Data shown:
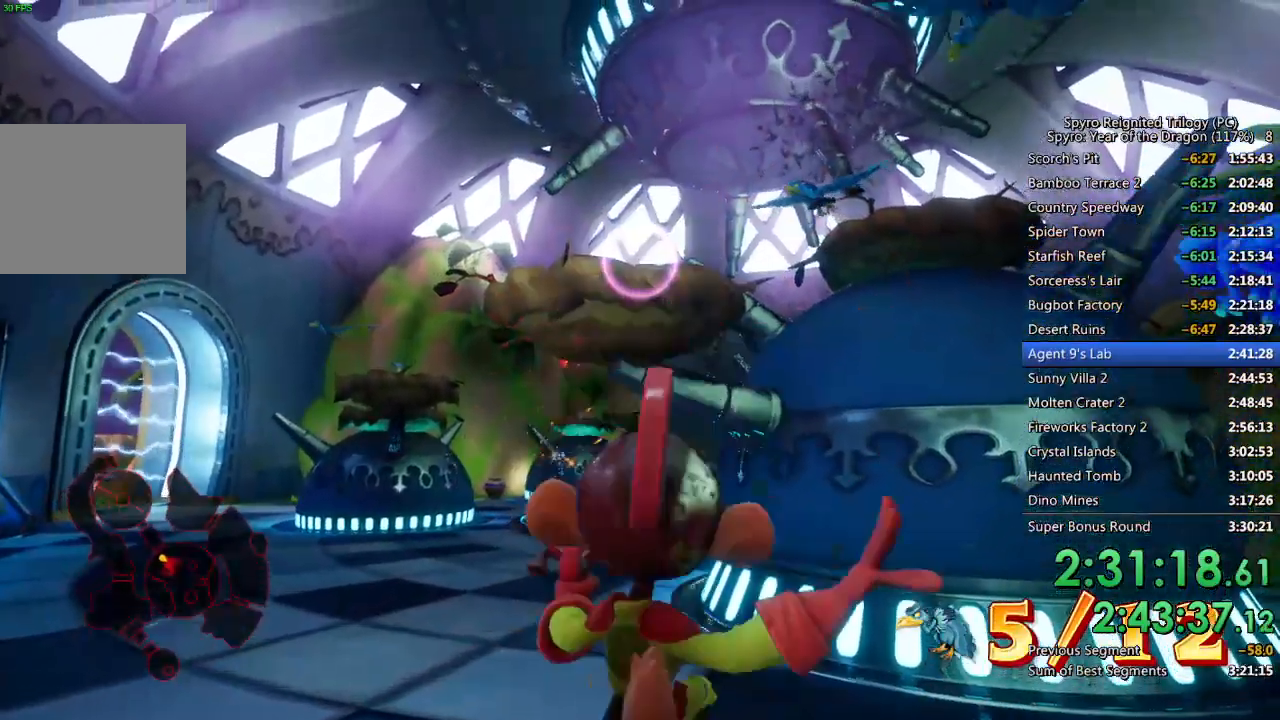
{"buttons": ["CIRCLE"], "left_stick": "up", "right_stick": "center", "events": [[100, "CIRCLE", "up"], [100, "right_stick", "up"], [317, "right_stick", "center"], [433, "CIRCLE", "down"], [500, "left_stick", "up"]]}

--

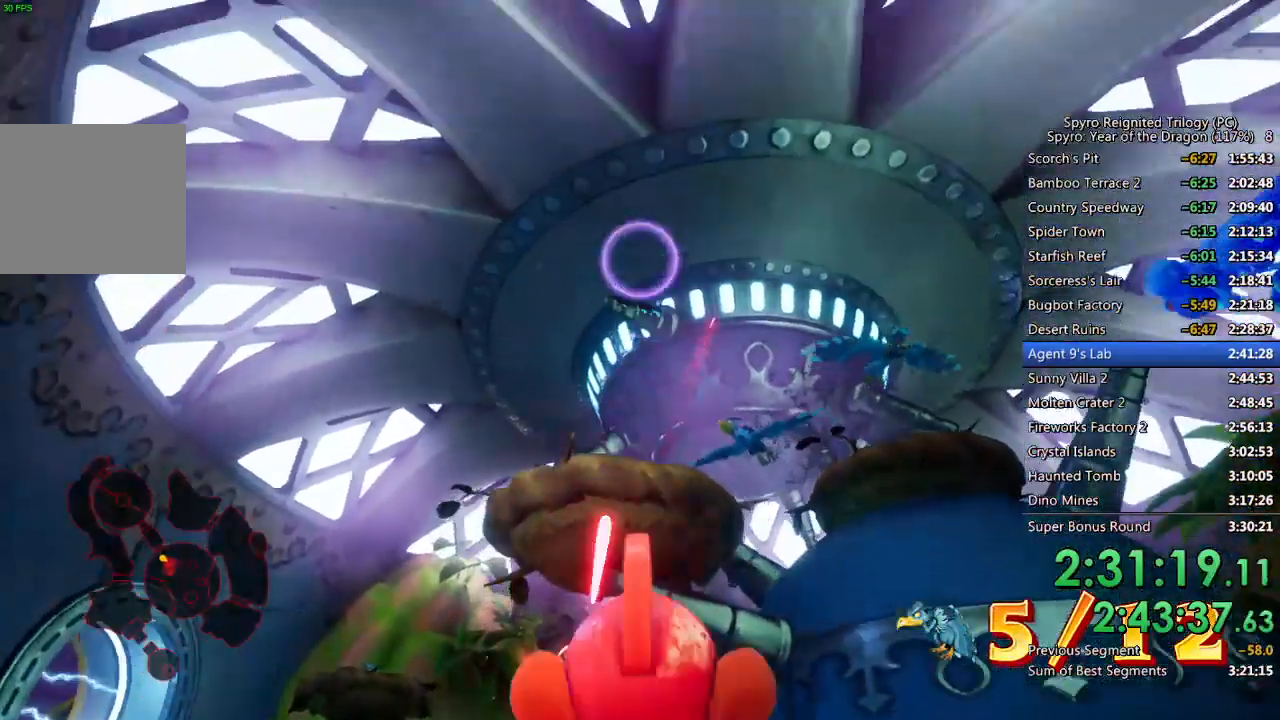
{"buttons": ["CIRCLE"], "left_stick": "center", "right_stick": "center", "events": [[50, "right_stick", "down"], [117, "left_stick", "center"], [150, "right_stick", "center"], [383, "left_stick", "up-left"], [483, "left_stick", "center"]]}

--

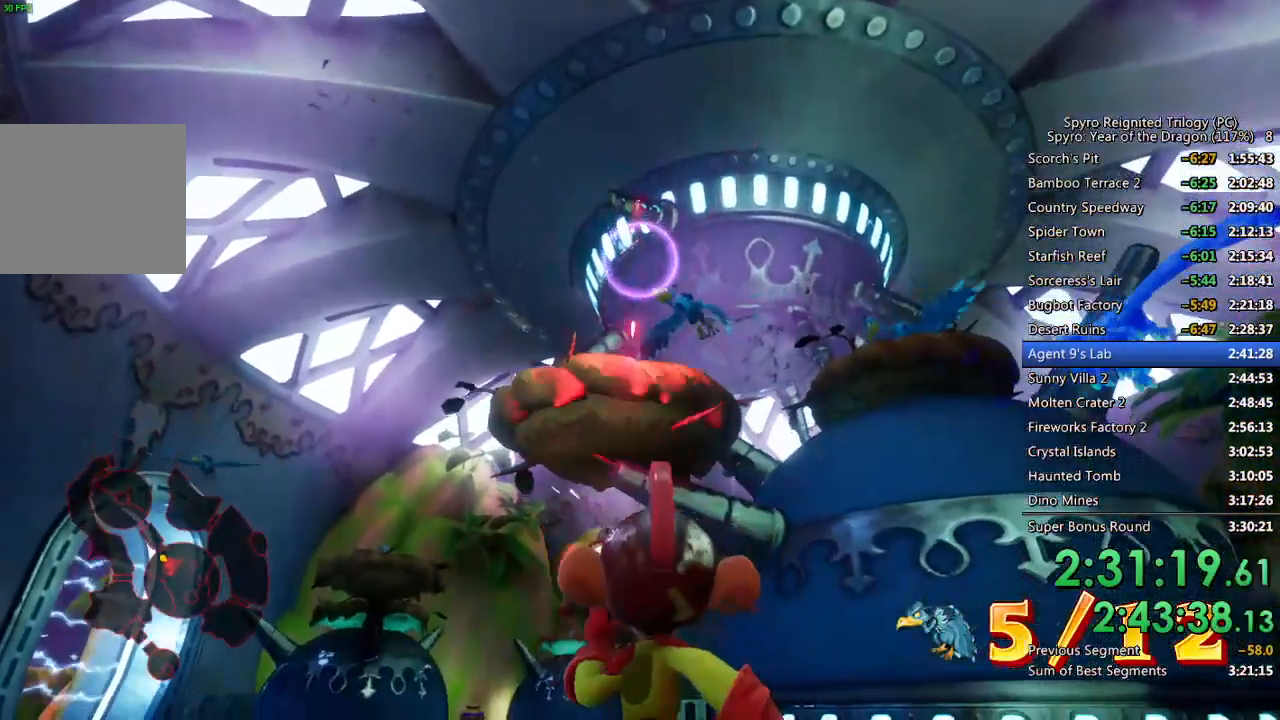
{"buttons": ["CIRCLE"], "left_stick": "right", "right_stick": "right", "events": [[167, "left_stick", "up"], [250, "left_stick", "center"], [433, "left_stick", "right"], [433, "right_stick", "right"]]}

What is being asked: All lines of the records above that contain the word "down" are to be copied out.

The completed task:
{"buttons": ["CIRCLE"], "left_stick": "up", "right_stick": "center", "events": [[100, "CIRCLE", "up"], [100, "right_stick", "up"], [317, "right_stick", "center"], [433, "CIRCLE", "down"], [500, "left_stick", "up"]]}
{"buttons": ["CIRCLE"], "left_stick": "center", "right_stick": "center", "events": [[50, "right_stick", "down"], [117, "left_stick", "center"], [150, "right_stick", "center"], [383, "left_stick", "up-left"], [483, "left_stick", "center"]]}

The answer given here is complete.